Exercise details: In the listing below, find the line containing "M999,0L1015,218L1036,310L1063,399" and the line containing "M147,659L174,488L334,438". Repeat exactly those two lines and every line between them, nothing more.

Records provided:
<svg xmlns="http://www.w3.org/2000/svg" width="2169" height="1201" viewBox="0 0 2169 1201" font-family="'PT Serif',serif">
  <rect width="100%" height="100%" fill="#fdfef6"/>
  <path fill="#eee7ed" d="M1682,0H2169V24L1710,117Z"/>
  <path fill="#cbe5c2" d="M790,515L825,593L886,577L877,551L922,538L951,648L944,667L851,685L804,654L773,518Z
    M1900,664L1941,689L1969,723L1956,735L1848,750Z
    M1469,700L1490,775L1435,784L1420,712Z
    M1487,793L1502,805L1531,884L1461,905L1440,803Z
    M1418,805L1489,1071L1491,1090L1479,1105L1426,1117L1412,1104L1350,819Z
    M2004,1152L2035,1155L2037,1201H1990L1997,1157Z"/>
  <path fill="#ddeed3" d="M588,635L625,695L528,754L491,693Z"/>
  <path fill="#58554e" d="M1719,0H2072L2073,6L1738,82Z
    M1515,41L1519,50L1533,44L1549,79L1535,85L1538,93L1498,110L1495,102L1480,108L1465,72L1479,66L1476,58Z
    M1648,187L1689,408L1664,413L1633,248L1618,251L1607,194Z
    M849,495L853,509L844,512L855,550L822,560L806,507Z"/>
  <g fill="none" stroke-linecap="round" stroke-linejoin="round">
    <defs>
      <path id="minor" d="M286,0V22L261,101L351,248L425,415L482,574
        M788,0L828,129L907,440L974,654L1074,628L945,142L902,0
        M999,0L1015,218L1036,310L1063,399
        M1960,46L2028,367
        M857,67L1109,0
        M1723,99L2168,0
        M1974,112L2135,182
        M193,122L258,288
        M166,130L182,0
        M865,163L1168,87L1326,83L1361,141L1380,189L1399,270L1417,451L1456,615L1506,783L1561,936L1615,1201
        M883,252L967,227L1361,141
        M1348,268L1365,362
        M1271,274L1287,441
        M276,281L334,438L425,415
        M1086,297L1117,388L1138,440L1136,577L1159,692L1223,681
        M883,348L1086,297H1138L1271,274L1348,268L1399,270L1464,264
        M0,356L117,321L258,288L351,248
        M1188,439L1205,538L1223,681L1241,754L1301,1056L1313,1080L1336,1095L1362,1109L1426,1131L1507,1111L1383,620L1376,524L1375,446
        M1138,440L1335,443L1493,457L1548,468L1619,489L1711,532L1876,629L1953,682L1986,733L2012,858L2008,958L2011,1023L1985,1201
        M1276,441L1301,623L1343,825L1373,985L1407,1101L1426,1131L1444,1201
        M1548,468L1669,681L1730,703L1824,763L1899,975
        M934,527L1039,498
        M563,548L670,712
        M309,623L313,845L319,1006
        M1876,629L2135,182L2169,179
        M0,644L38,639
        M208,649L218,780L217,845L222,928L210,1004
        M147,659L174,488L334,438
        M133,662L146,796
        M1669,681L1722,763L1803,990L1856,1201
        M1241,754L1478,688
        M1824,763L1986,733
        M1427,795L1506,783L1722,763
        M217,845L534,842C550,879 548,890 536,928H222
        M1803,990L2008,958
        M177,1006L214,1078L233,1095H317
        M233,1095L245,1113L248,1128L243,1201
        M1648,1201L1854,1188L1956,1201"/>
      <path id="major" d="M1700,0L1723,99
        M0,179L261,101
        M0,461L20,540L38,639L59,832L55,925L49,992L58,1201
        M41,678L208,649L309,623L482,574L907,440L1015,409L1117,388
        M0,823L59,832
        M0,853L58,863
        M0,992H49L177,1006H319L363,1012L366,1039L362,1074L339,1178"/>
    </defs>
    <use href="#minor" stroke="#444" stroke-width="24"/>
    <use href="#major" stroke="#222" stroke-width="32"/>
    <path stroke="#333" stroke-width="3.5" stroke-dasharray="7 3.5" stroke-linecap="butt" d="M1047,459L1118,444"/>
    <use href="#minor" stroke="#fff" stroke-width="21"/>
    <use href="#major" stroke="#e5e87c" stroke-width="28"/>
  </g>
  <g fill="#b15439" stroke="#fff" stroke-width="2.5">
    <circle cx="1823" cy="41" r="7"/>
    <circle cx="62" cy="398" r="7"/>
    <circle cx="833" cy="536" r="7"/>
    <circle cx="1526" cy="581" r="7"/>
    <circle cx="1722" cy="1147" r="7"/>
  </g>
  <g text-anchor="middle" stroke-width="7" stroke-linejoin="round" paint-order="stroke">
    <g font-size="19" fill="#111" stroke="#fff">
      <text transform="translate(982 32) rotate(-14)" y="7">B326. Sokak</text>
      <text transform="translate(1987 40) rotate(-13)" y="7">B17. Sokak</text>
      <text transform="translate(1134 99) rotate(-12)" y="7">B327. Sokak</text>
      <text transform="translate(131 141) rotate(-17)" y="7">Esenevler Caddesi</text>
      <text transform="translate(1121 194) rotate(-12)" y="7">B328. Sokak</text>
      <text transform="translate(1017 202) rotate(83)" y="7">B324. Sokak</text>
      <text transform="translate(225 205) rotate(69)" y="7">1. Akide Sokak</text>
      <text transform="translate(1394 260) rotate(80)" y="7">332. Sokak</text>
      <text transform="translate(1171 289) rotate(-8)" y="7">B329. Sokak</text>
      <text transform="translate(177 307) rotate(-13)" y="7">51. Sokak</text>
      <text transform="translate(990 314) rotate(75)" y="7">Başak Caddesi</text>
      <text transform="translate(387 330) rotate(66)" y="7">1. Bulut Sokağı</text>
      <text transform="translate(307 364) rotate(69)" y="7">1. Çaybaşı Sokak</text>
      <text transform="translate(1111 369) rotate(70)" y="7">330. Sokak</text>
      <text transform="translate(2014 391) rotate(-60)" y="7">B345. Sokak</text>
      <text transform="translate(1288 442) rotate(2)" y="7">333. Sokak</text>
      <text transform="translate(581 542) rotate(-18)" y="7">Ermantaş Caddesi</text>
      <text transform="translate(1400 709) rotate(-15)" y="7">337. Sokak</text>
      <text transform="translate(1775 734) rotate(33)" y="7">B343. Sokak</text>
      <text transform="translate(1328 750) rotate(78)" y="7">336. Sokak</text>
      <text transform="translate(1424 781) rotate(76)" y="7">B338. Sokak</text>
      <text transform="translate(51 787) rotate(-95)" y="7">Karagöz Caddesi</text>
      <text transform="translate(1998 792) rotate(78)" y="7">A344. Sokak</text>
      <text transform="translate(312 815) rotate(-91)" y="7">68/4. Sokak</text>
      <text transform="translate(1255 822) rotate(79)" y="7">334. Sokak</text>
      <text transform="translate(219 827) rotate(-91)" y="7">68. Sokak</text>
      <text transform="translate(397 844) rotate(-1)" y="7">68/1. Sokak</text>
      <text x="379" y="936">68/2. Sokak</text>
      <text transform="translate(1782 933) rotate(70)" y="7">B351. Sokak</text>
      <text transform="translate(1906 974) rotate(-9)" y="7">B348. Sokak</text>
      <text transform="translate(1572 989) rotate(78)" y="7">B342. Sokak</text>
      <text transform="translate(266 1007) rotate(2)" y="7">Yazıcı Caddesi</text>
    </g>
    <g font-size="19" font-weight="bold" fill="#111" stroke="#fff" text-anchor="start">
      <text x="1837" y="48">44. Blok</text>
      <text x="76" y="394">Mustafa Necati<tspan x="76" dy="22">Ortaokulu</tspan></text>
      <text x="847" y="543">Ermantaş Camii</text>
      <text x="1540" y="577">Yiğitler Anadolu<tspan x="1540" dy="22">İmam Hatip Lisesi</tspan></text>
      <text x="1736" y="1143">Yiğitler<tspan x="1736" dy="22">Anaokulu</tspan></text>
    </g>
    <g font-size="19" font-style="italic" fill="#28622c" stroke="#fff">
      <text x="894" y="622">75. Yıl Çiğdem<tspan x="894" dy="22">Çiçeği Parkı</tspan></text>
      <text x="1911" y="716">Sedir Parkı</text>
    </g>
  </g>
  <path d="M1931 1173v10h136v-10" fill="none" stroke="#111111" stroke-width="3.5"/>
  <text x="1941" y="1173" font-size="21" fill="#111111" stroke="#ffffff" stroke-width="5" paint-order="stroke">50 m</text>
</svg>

Exercise result:
        M999,0L1015,218L1036,310L1063,399
        M1960,46L2028,367
        M857,67L1109,0
        M1723,99L2168,0
        M1974,112L2135,182
        M193,122L258,288
        M166,130L182,0
        M865,163L1168,87L1326,83L1361,141L1380,189L1399,270L1417,451L1456,615L1506,783L1561,936L1615,1201
        M883,252L967,227L1361,141
        M1348,268L1365,362
        M1271,274L1287,441
        M276,281L334,438L425,415
        M1086,297L1117,388L1138,440L1136,577L1159,692L1223,681
        M883,348L1086,297H1138L1271,274L1348,268L1399,270L1464,264
        M0,356L117,321L258,288L351,248
        M1188,439L1205,538L1223,681L1241,754L1301,1056L1313,1080L1336,1095L1362,1109L1426,1131L1507,1111L1383,620L1376,524L1375,446
        M1138,440L1335,443L1493,457L1548,468L1619,489L1711,532L1876,629L1953,682L1986,733L2012,858L2008,958L2011,1023L1985,1201
        M1276,441L1301,623L1343,825L1373,985L1407,1101L1426,1131L1444,1201
        M1548,468L1669,681L1730,703L1824,763L1899,975
        M934,527L1039,498
        M563,548L670,712
        M309,623L313,845L319,1006
        M1876,629L2135,182L2169,179
        M0,644L38,639
        M208,649L218,780L217,845L222,928L210,1004
        M147,659L174,488L334,438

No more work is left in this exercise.